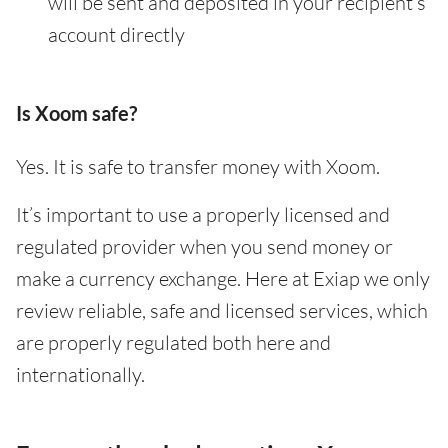
will be sent and deposited in your recipient’s
account directly
Is Xoom safe?
Yes. It is safe to transfer money with Xoom.
It’s important to use a properly licensed and
regulated provider when you send money or
make a currency exchange. Here at Exiap we only
review reliable, safe and licensed services, which
are properly regulated both here and
internationally.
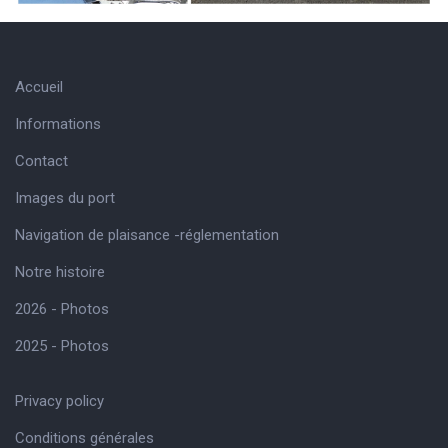
Accueil
Informations
Contact
Images du port
Navigation de plaisance -réglementation
Notre histoire
2026 - Photos
2025 - Photos
Privacy policy
Conditions générales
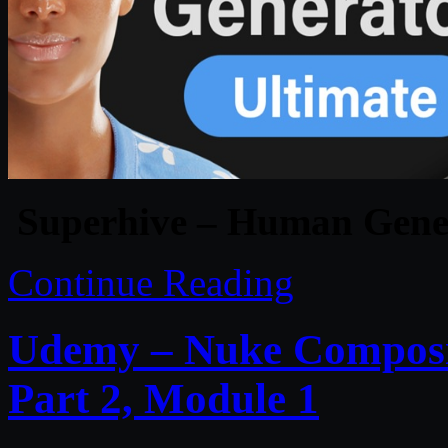
Superhive – Human Genera
Continue Reading
Udemy – Nuke Composit
Part 2, Module 1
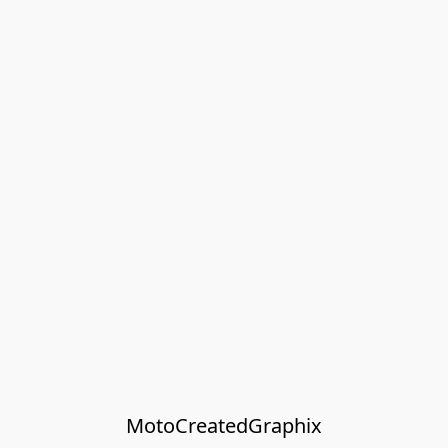
MotoCreatedGraphix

> _ABOUT THIS EXERCISE_:
Please retype every line of text from the data above exactly, keeping the original line breaks and leaving the pictures out of your answer.

> _SOLUTION FOR THIS PROBLEM_:
will be sent and deposited in your recipient’s
account directly
Is Xoom safe?
Yes. It is safe to transfer money with Xoom.
It’s important to use a properly licensed and
regulated provider when you send money or
make a currency exchange. Here at Exiap we only
review reliable, safe and licensed services, which
are properly regulated both here and
internationally.
Accueil
Informations
Contact
Images du port
Navigation de plaisance -réglementation
Notre histoire
2026 - Photos
2025 - Photos
Privacy policy
Conditions générales
Superhive – Human Genera
Continue Reading
Udemy – Nuke Composit
Part 2, Module 1
MotoCreatedGraphix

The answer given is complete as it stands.